Meantime, the village of Royalton had been sacked and burned by a party of three hundred Indians under a British officer, four of the inhabitants killed, and twenty-five taken prisoners. It was arranged that the Governor should address a communication to General Haldimand, then commanding in Canada, proposing a cartel for the exchange of prisoners,—the letter to be sent under a flag to the enemy’s lines. In October, the British appeared in great force on the lake; such was the alarm that the Legislature, then in session at Bennington, adjourned, many of the members taking arms and hastening to the frontiers.

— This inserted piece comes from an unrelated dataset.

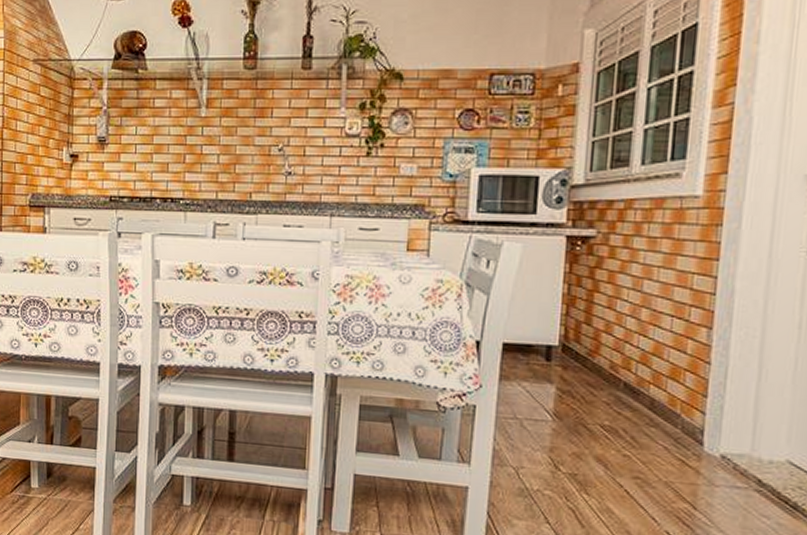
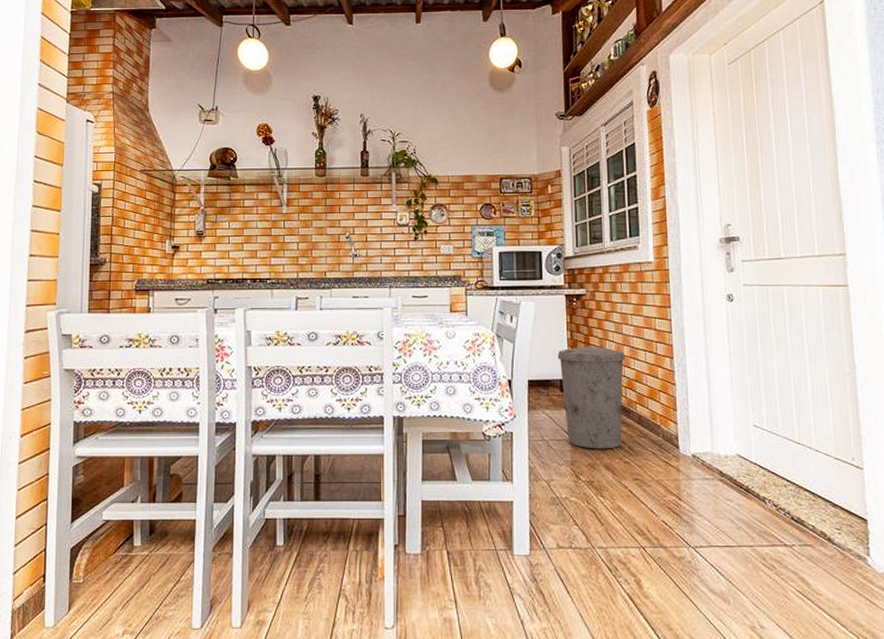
trash can: none [546,305,642,438] -> present [557,347,625,449]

In a few days Colonel Ethan Allen received a flag from Carleton, with an answer to Governor Chittenden’s letter respecting the cartel. With it was enclosed a proposition for a truce with Vermont. Allen agreed to the proposal on condition that the frontiers of Vermont should include the territory to the Hudson River. This truce, however, was not publicly known; the militia were immediately disbanded and allowed to return home. The militia of New York were also on their frontiers; not being in the secret, they were surprised to see the Vermont troops returning home, and still more to learn that the British were retiring to Canada.
In February, 1781, Colonel Robinson wrote again to Ethan Allen, enclosing a copy of the former letter. He was induced to make another trial, he said, “especially as I can now write with more authority, and assure you, that you may obtain the terms mentioned in the above letter, provided you and the people of Vermont take a decisive and active part with us.”